AIM OF THE EXERCISE: In the entries below, the lines from the one with "image shows no" through the one with "analysis of adenocarcinoma" are to be copied exactly; both ends count.

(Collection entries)
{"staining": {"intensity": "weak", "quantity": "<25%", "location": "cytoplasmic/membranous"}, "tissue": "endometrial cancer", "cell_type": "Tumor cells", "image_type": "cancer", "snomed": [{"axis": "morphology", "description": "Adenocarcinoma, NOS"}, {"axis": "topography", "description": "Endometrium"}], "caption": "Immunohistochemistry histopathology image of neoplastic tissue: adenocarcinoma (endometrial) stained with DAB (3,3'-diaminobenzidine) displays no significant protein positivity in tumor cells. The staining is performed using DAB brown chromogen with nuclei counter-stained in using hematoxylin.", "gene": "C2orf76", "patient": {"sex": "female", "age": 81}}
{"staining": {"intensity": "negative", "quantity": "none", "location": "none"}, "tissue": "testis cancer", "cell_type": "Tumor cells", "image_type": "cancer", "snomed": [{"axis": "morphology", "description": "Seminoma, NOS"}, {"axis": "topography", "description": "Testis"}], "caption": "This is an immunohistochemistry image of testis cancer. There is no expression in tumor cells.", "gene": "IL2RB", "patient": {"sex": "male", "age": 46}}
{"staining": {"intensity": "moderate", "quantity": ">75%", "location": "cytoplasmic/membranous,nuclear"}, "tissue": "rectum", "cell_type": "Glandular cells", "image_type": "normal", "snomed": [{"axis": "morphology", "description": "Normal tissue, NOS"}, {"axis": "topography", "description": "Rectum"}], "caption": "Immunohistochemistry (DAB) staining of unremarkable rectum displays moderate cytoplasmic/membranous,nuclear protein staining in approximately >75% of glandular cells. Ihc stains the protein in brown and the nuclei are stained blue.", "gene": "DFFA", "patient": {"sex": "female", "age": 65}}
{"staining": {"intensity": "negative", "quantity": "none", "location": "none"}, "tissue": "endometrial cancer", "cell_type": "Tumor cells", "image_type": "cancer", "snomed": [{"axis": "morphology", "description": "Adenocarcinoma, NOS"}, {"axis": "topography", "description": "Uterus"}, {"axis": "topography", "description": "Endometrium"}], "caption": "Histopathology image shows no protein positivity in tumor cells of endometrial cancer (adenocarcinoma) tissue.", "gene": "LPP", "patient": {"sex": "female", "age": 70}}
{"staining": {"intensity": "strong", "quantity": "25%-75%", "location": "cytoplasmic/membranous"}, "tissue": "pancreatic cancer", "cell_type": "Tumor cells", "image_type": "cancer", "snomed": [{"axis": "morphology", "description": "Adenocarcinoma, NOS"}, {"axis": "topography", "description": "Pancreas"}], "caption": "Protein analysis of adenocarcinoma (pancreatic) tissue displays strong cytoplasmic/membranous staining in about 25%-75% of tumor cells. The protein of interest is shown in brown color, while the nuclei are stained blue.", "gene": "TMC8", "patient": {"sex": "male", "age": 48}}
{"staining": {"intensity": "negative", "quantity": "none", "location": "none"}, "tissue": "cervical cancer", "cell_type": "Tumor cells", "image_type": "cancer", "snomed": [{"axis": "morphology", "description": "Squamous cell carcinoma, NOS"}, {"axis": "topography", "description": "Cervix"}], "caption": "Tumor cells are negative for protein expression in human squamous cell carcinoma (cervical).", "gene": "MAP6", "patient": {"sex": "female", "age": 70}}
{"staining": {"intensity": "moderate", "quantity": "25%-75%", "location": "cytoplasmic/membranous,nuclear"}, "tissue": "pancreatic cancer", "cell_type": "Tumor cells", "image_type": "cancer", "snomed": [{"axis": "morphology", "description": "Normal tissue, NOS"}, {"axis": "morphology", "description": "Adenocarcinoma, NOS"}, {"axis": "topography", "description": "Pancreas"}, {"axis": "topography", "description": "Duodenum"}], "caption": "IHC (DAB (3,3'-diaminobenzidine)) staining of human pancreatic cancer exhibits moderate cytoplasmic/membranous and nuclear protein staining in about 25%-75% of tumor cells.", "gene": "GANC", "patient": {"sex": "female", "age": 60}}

SOLVED EXERCISE:
{"staining": {"intensity": "negative", "quantity": "none", "location": "none"}, "tissue": "endometrial cancer", "cell_type": "Tumor cells", "image_type": "cancer", "snomed": [{"axis": "morphology", "description": "Adenocarcinoma, NOS"}, {"axis": "topography", "description": "Uterus"}, {"axis": "topography", "description": "Endometrium"}], "caption": "Histopathology image shows no protein positivity in tumor cells of endometrial cancer (adenocarcinoma) tissue.", "gene": "LPP", "patient": {"sex": "female", "age": 70}}
{"staining": {"intensity": "strong", "quantity": "25%-75%", "location": "cytoplasmic/membranous"}, "tissue": "pancreatic cancer", "cell_type": "Tumor cells", "image_type": "cancer", "snomed": [{"axis": "morphology", "description": "Adenocarcinoma, NOS"}, {"axis": "topography", "description": "Pancreas"}], "caption": "Protein analysis of adenocarcinoma (pancreatic) tissue displays strong cytoplasmic/membranous staining in about 25%-75% of tumor cells. The protein of interest is shown in brown color, while the nuclei are stained blue.", "gene": "TMC8", "patient": {"sex": "male", "age": 48}}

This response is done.